In one post, a blogger accused Sheryl of being a less-than credible witness because she had had a maiden name and a previous surname from her prior marriage, which the writer described as “aliases.” Another characterized her as suspicious because she gave a prosecutor the letters Smith sent her from jail in violation of his no-contact order.
The website Garrett’s Voice called Sheryl “the real perpetrator,” accusing her of “betraying” Smith to “provide herself the lifestyle she desired” by defrauding Smith’s companies of $1.2 million—all without providing any evidence she did so.
Police investigated one of the supporters—the fiancé of Garrett’s Voice blog author Traci Eccles—for cyberstalking Sheryl.

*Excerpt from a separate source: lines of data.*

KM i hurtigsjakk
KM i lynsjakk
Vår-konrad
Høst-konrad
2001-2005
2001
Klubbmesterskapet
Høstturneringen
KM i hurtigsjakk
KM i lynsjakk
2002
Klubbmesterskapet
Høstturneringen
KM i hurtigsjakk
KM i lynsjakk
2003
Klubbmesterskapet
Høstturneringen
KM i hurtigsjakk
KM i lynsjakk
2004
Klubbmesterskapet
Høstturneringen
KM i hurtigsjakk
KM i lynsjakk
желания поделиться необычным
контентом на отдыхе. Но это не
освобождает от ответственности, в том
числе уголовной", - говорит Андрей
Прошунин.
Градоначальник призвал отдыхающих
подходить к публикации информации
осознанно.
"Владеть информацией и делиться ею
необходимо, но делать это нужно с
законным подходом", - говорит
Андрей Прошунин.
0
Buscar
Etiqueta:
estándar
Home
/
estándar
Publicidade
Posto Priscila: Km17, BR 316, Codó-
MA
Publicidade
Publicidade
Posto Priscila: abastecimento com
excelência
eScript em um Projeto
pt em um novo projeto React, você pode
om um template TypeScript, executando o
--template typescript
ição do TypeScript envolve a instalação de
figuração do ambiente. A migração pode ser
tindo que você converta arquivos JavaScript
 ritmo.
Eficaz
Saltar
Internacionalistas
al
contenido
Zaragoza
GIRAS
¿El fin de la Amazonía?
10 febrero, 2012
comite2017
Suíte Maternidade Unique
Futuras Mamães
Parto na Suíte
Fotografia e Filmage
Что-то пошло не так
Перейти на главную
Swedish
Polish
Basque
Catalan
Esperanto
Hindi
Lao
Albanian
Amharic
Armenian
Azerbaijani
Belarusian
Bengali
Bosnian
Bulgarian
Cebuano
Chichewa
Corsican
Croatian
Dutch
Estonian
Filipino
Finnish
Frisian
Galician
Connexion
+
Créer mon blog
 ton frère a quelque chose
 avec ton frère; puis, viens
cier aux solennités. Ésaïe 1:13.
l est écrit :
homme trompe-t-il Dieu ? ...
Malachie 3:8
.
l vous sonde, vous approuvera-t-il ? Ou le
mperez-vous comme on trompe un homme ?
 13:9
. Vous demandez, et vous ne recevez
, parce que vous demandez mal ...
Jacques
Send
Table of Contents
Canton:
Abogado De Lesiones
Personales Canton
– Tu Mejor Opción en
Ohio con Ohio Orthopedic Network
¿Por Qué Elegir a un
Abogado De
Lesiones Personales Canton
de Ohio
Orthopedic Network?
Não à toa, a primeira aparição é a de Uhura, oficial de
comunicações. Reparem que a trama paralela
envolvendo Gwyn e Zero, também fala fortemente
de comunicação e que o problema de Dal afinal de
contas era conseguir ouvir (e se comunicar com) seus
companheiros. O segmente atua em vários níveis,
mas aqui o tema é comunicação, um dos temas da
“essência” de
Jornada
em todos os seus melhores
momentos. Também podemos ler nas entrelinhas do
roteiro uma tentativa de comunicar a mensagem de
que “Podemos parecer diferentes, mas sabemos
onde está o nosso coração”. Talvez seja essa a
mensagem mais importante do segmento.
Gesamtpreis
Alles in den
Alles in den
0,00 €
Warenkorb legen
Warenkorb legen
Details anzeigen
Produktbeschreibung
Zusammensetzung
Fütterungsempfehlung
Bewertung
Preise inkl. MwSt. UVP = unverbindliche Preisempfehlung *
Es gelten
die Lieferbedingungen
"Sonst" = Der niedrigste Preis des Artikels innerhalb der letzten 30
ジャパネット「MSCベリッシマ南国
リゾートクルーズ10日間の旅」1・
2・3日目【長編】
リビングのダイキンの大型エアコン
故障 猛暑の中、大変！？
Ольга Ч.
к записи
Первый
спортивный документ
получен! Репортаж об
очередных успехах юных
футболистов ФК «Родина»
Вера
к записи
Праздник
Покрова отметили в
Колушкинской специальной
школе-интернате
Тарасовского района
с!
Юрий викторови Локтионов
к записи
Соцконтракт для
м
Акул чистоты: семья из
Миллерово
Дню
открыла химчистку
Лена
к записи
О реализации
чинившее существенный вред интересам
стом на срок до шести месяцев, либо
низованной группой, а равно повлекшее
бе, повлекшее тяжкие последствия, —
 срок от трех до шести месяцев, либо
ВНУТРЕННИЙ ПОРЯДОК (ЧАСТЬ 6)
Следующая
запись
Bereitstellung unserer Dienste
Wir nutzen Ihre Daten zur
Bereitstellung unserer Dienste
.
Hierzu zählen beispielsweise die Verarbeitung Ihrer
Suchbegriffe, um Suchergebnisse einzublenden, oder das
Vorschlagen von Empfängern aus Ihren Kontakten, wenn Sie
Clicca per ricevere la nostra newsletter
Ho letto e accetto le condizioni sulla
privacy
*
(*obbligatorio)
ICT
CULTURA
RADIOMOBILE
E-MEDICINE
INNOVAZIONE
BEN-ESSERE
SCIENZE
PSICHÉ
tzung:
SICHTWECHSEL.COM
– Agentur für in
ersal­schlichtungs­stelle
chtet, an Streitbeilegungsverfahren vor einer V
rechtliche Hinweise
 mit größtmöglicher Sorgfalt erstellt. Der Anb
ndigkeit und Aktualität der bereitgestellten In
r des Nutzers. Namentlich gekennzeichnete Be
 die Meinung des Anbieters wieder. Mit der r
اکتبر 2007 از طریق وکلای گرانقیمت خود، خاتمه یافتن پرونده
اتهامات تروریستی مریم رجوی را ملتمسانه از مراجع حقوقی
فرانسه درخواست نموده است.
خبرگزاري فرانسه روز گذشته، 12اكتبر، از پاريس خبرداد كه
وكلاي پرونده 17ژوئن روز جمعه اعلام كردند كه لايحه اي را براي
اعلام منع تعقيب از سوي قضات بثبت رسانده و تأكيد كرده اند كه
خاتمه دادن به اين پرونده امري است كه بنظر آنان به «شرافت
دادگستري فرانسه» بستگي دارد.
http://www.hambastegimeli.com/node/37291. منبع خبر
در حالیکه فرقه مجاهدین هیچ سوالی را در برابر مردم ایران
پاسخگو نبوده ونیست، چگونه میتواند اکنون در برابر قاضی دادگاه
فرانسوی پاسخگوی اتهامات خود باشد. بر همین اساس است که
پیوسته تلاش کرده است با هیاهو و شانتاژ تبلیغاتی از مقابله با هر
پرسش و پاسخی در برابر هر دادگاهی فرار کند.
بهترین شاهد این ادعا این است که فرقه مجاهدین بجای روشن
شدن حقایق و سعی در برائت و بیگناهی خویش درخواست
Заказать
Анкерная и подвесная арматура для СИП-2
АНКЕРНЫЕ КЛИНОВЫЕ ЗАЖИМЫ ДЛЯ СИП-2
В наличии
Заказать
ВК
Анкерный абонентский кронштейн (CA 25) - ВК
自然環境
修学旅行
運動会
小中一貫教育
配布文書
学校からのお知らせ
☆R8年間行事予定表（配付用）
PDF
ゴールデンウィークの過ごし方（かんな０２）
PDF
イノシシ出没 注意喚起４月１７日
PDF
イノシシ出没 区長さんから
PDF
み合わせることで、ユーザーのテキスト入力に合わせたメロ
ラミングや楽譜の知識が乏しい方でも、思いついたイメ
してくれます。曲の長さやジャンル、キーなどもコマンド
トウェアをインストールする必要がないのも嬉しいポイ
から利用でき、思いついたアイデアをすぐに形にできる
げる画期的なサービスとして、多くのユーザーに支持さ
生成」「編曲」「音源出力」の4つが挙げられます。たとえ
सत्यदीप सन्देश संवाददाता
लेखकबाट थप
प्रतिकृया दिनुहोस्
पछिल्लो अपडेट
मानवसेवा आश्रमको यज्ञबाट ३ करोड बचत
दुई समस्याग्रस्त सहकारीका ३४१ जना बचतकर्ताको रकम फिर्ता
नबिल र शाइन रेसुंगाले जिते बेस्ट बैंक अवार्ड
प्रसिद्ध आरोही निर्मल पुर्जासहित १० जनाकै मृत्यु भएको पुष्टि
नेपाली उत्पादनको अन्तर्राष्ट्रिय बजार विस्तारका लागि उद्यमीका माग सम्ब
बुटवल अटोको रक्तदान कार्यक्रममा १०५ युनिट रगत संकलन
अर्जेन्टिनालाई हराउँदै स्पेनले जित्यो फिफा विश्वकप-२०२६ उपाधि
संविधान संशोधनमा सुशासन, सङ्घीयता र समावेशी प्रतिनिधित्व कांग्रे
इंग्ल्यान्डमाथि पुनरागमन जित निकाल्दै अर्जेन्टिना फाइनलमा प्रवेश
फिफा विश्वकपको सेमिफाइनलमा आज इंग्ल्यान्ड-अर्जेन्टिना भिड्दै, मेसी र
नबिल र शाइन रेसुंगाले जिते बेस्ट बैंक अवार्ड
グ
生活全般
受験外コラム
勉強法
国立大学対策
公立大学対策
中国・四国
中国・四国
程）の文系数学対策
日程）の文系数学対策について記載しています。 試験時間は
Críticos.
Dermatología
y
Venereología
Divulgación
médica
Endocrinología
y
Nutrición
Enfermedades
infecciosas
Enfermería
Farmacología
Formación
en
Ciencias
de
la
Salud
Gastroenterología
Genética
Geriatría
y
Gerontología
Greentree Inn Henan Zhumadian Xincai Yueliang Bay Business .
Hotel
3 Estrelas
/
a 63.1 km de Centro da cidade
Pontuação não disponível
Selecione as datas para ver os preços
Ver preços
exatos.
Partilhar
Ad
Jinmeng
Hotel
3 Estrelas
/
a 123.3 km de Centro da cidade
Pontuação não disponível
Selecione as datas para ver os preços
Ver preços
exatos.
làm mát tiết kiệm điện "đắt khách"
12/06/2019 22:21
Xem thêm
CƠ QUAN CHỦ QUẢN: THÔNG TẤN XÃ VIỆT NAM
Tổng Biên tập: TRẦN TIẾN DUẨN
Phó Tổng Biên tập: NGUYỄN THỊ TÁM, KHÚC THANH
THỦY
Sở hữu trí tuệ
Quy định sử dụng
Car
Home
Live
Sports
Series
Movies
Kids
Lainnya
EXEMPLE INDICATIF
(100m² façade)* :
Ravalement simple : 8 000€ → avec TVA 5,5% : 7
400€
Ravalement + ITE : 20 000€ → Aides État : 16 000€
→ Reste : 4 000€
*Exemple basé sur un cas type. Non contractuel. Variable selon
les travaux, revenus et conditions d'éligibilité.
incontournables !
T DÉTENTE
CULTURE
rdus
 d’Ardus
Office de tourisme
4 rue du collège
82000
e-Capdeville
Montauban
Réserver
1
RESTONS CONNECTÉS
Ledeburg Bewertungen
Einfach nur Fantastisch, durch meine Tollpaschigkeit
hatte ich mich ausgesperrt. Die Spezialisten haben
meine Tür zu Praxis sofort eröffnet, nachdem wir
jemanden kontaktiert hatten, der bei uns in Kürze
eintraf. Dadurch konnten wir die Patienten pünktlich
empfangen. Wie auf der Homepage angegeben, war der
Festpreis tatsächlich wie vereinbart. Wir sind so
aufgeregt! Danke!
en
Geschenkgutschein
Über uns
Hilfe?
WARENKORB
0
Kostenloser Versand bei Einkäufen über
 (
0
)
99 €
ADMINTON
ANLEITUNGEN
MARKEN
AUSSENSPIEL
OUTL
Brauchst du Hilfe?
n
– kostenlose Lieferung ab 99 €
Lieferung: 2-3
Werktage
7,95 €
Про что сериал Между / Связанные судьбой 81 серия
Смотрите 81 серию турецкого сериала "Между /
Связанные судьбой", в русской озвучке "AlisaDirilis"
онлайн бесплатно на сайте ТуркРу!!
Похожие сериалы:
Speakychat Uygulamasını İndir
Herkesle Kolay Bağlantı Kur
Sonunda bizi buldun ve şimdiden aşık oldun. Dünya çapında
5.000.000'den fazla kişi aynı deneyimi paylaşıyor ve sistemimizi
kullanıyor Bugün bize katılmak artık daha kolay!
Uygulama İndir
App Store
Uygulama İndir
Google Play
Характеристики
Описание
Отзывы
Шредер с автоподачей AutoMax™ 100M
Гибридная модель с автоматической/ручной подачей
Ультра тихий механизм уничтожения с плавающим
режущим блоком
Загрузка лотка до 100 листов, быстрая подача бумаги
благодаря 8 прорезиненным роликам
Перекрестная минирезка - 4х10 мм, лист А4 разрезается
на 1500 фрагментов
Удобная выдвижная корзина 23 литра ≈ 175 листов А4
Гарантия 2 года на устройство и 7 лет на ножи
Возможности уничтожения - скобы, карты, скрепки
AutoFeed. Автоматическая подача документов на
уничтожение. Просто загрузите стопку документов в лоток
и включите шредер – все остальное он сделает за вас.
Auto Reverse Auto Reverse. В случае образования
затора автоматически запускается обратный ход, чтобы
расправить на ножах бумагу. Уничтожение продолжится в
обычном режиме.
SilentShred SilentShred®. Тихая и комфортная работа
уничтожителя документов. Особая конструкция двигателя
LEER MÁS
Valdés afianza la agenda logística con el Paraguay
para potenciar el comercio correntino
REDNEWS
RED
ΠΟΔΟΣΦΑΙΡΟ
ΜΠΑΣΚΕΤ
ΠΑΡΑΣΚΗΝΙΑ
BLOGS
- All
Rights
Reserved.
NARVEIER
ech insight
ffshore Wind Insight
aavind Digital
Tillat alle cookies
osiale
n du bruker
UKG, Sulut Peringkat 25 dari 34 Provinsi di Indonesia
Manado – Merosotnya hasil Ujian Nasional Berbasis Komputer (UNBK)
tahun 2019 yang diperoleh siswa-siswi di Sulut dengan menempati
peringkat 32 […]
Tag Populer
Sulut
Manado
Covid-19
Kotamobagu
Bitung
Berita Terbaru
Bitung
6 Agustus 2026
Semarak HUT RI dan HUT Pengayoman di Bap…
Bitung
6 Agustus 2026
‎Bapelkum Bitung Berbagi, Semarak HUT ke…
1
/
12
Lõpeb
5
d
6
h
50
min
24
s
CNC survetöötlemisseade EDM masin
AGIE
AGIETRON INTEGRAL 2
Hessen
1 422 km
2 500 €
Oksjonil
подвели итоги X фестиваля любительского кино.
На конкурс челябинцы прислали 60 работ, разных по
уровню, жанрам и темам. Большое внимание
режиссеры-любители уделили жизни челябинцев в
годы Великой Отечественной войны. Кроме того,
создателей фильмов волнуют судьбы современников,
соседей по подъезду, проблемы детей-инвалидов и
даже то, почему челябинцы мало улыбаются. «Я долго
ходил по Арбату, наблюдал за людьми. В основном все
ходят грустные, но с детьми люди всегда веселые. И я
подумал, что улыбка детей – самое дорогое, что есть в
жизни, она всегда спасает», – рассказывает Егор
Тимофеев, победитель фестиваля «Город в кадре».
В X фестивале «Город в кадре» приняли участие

Eccles told The Daily Beast police flagged the blogging couple for allegedly making threats against the prosecutor in Smith’s case.
“Civilly, I can’t respond to that,” Sgt. Andy Hamlin, one of the officers accused of conspiracy to silence Smith’s supporters told The Daily Beast.
Eccles still insists that she and her fiancé have evidence exonerating Smith, even of his newly-upheld assault charge. She claimed a detective had fabricated the voicemail that once convicted him, and that his own counsel had suppressed his access to evidence while he was awaiting trial.
“[His counsel] brought him his evidence in jail on 20 CDs and a flash drive, and then refused to provide him with any equipment” to play it, Eccles said. Judge Bjogen refuted this accusation of evidence suppression in his appeals decision, writing in the reversal that Garrett had been acting as his own counsel at the time.
Meanwhile, Garrett’s parents are “ecstatic” over the decision, Townsend said.
“They’ve been hoping and praying for a good result from the appeal,” she said.